■ **WHAT YOU WILL DO**
1. In the review of reading all of Shakespeare, who does the reviewer call the greatest Shakespeare character ever?
2. Extend the review of reading all of Shakespeare beyond its last line, following the same ranking format.

8/10
We did it! I started reading this a little over 2 years ago and finally finished it last night. A lot of things have happened since I began reading this, namely: the birth of my son, graduating from law school, studied for, took, and passed the bar exam, got a job, and moved all the way across the country. And I finished it just before the birth of my next son. We've seen, and been through a lot together, Shakespeare and I.
Anyway, it was mostly a fun and enjoyable experience. I really liked a number of his plays and usually at least slightly enjoyed most of the others. There were a few that I wasn't so keen on, but that's ok. I also decided to rank his plays and poems. Trust me, this is impossible to do. And I feel that if I re-read all his stuff again then the rankings could look quite differently. Plus, I think the rankings would look entirely different if I was ranking the actual play performances instead of just reading the plays. Nevertheless, below are the rankings. I also provide only one quote selected from each play, which was usually very difficult to narrow down. But a few plays I couldn't really even pinpoint a good one to use.
But one word before I present my rankings. My favorite is Othello. Yes, this is probably not ever listed as #1 of Shakespeare's plays, but I just love it. Mainly for 2 reasons: First, it was his first play I read that I enjoyed and realized that he's cool to read. And second, the main reason, I just can't get enough of Iago. Greatest. Shakespeare. Character. Ever.
1. Othello, The Moor of Venice
"To mourn a mischief that is past and gone
Is the next way to draw new mischief on.
What cannot be preserved when fortune takes,
Patience her injury a mockery makes.
The robbed that smiles steals something from the thief;
He robs himself that spends a bootless grief."
2. Hamlet, Prince of Denmark
"What a piece of work is man! How noble in reason! how infinite in faculties! in form and moving, how express and admirable! in action, how like an angel! in apprehension, how like a god!

■ **DATA SEGMENT**
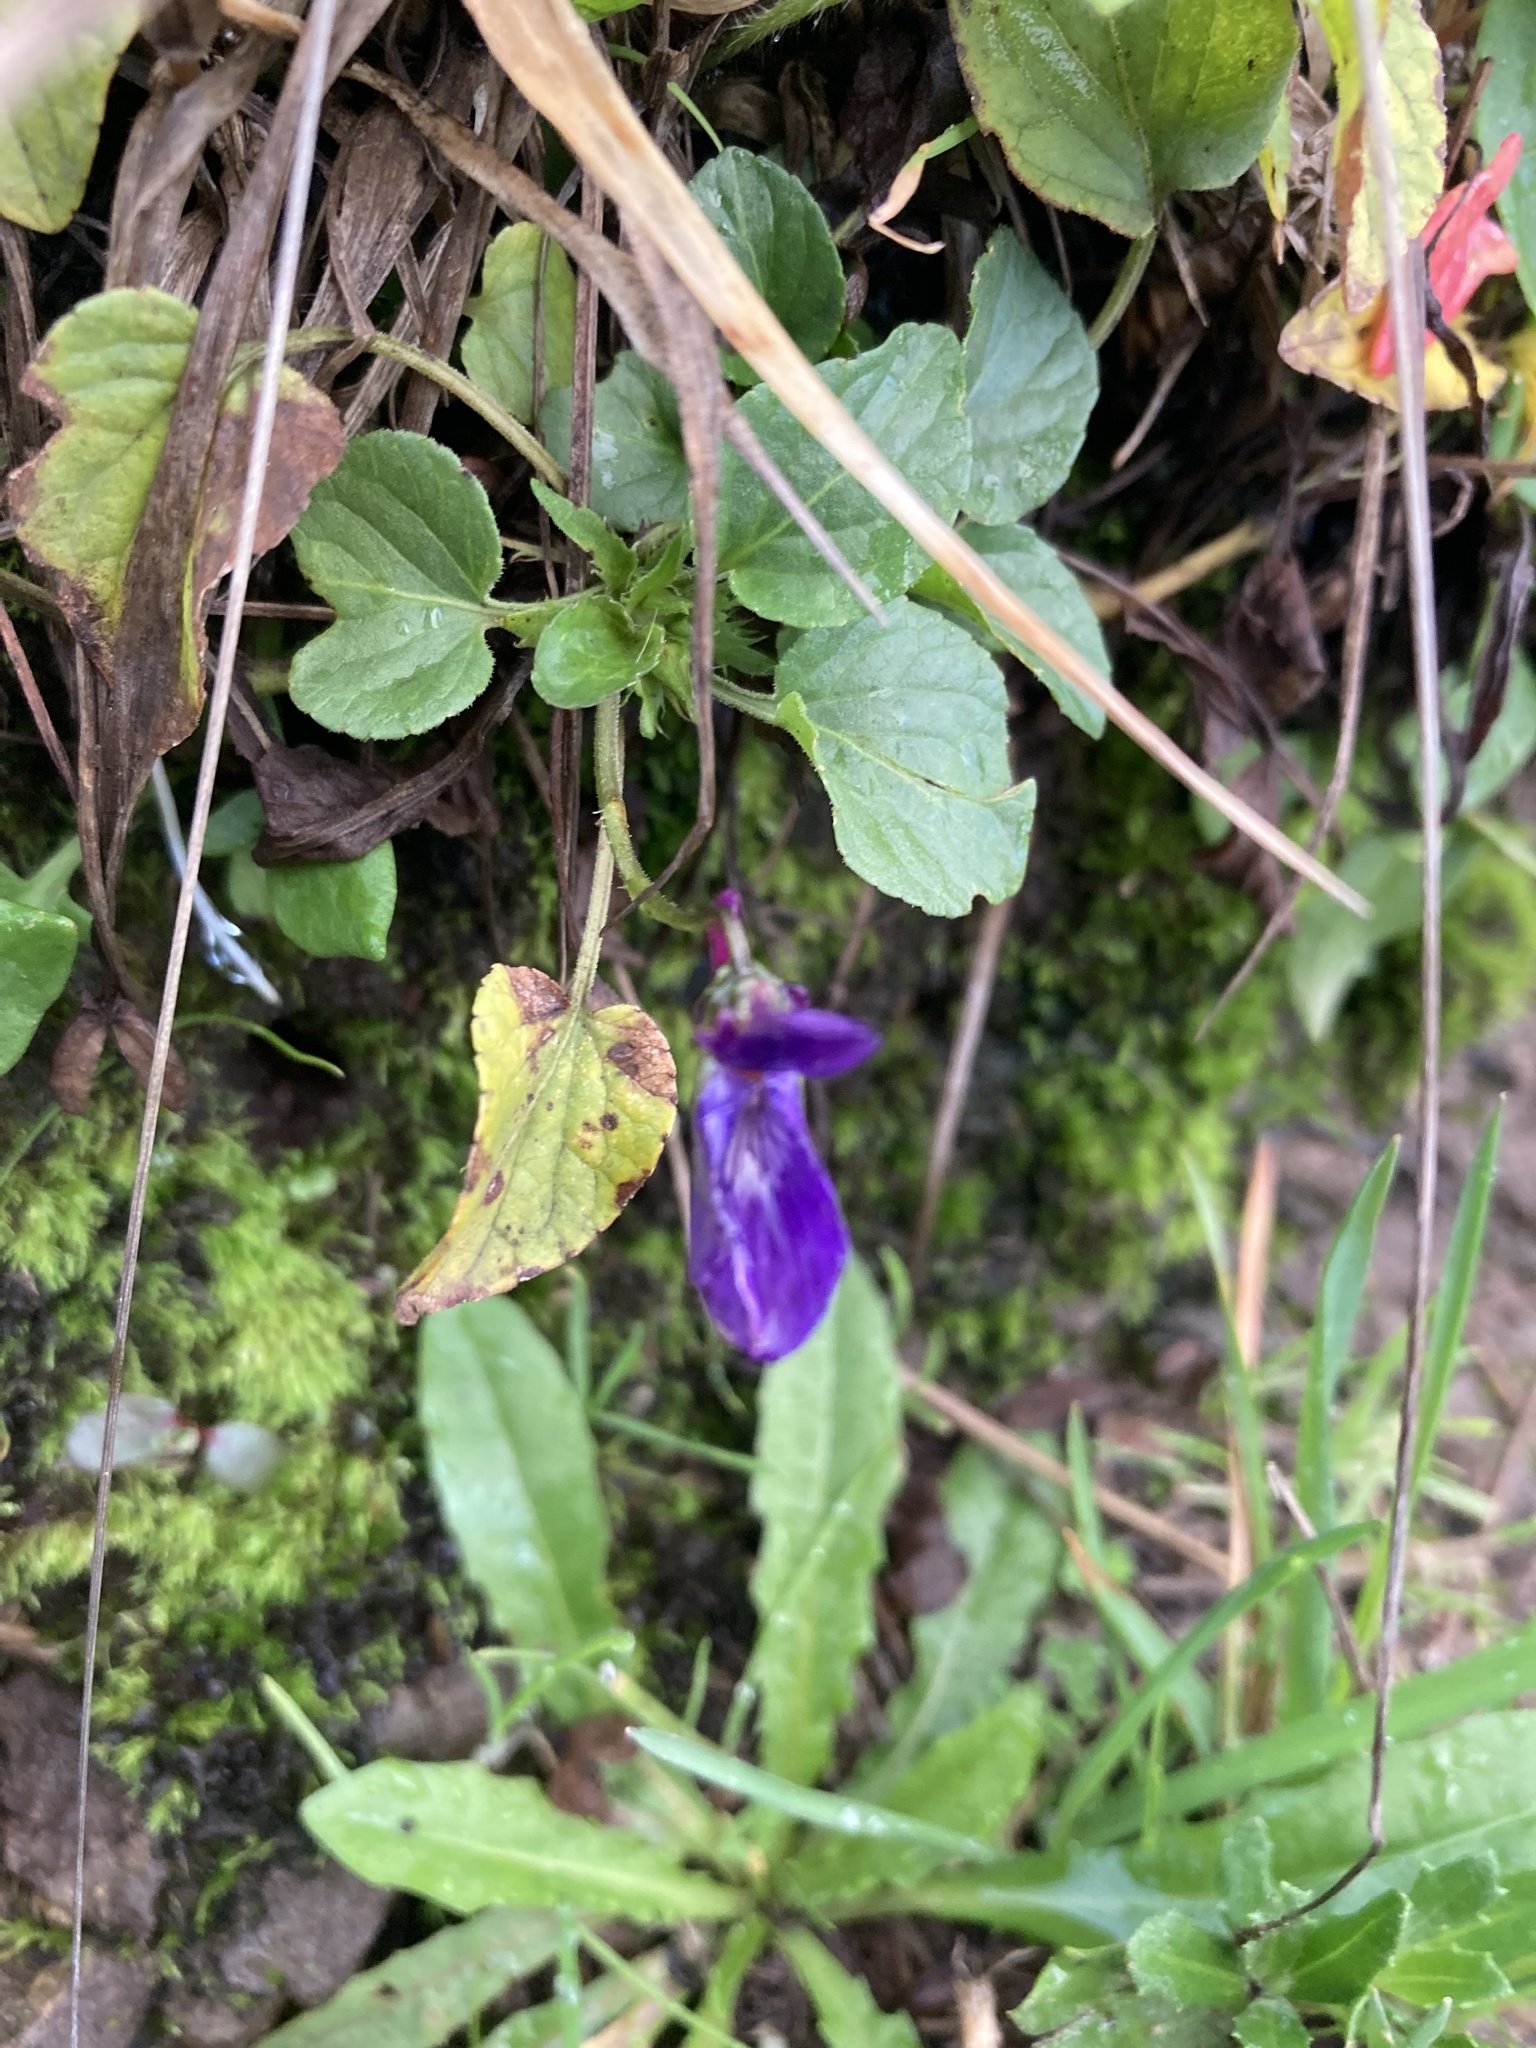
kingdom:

■ **FINAL RESULTS**
1. Iago

2.
3. Julius Caesar
"There is a tide in the affairs of men
Which, taken at the flood, leads on to fortune;
Omitted, all the voyage of their life
Is bound in shallows and in miseries.
On such a full sea are we now afloat;
And we must take the current when it serves,
Or lose our ventures."
4. Titus Andronicus
"Sweet mercy is nobility's true badge"
5. Romeo and Juliet
"Confusion's cure lives not
In these confusions. Heaven and yourself
Had part in this fair maid; now heaven hath all.
And all the better is it for the maid:
Your part in her you could not keep from death;
But heaven keeps his part in eternal life.
The most you sought was her promotion;
For 'twas your heaven she should be advanced:
And weep ye now, seeing she is advanced
Above the clouds, as high as heaven itself?
O, in this love, you love your child so ill
That you run mad, seeing that she is well...
For though fond nature bids us all lament,
Yet nature's tears are reason's merriment."
6. King Lear
"Time shall unfold what plighted cunning hides:
Who cover faults, at last shame them derides"
7. Pericles, Prince of Tyre
"One sin I know another doth provoke;
Murder's as near to lust as flame to smoke"
8. Cymbeline
"Be cheerful; wipe thine eyes:
Some falls are means the happier to arise."
9. Macbeth
"I am in this earthly world; where to do harm
Is often laudable; to do good, sometime
Accounted dangerous folly"
10. The Life and Death of King Richard III
"True hope is swift, and flies with swallows' wings;
Kings it makes gods, and meaner creatures kings."
11. Coriolanus
"'twas pride,
Which out of daily fortune ever taints
The happy man"
12. King Henry V
"No, my fair cousin:
If we are mark'd to die, we are enow
To do our country loss; and if to live,
The fewer men the greater share of honor.
God's will! I pray thee, wish not one man more.
By Jove, I am not covetous for gold;
Nor care I who doth feed upon my cost;
It yearns me not if men my garments wear;
Such outward things dwell not in my desires:
But if it be a sin to covet honor,
I am the most offending soul alive.
No, faith, my coz, wish not a man from England:
God's peace! I would not lose so great an honor,
As one man more, methinks, would share from me,
For the best hope I have. O do not wish one more!
Rather proclaim it, Westmoreland, through my host,
That he which hath no stomach to this fight,
Let him depart; his passport shall be made,
And crowns for convoy put into his purse:
We would not die in that man's company
That fears his fellowship to die with us.
This day is call'd the feast of Crispian:
He that outlives this day, and comes safe home,
Will stand a tip-toe when this day is nam'd,
And rouse him at the name of Crispian.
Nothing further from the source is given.